__Task objective__.
Please reproduce the text of the data below word for word, leaving out the pictures.

__Data extracts__.
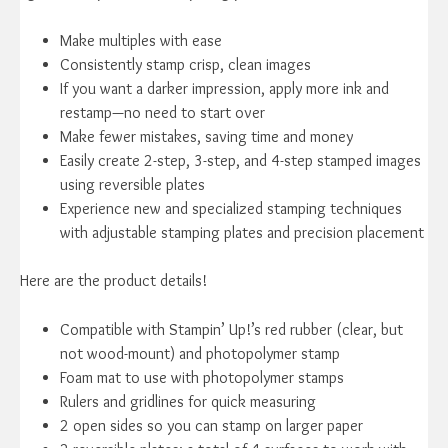
Make multiples with ease
Consistently stamp crisp, clean images
If you want a darker impression, apply more ink and
restamp—no need to start over
Make fewer mistakes, saving time and money
Easily create 2-step, 3-step, and 4-step stamped images
using reversible plates
Experience new and specialized stamping techniques
with adjustable stamping plates and precision placement
Here are the product details!
Compatible with Stampin’ Up!’s red rubber (clear, but
not wood-mount) and photopolymer stamp
Foam mat to use with photopolymer stamps
Rulers and gridlines for quick measuring
2 open sides so you can stamp on larger paper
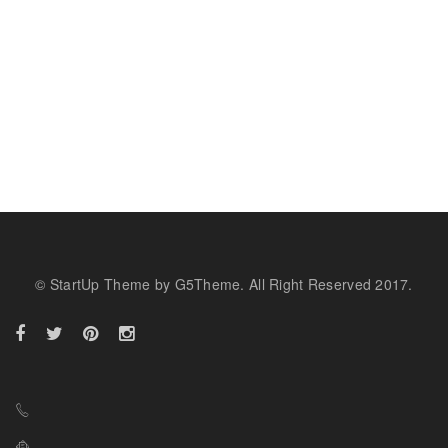
© StartUp Theme by G5Theme. All Right Reserved 2017.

__Response area__.
Make multiples with ease
Consistently stamp crisp, clean images
If you want a darker impression, apply more ink and
restamp—no need to start over
Make fewer mistakes, saving time and money
Easily create 2-step, 3-step, and 4-step stamped images
using reversible plates
Experience new and specialized stamping techniques
with adjustable stamping plates and precision placement
Here are the product details!
Compatible with Stampin’ Up!’s red rubber (clear, but
not wood-mount) and photopolymer stamp
Foam mat to use with photopolymer stamps
Rulers and gridlines for quick measuring
2 open sides so you can stamp on larger paper
© StartUp Theme by G5Theme. All Right Reserved 2017.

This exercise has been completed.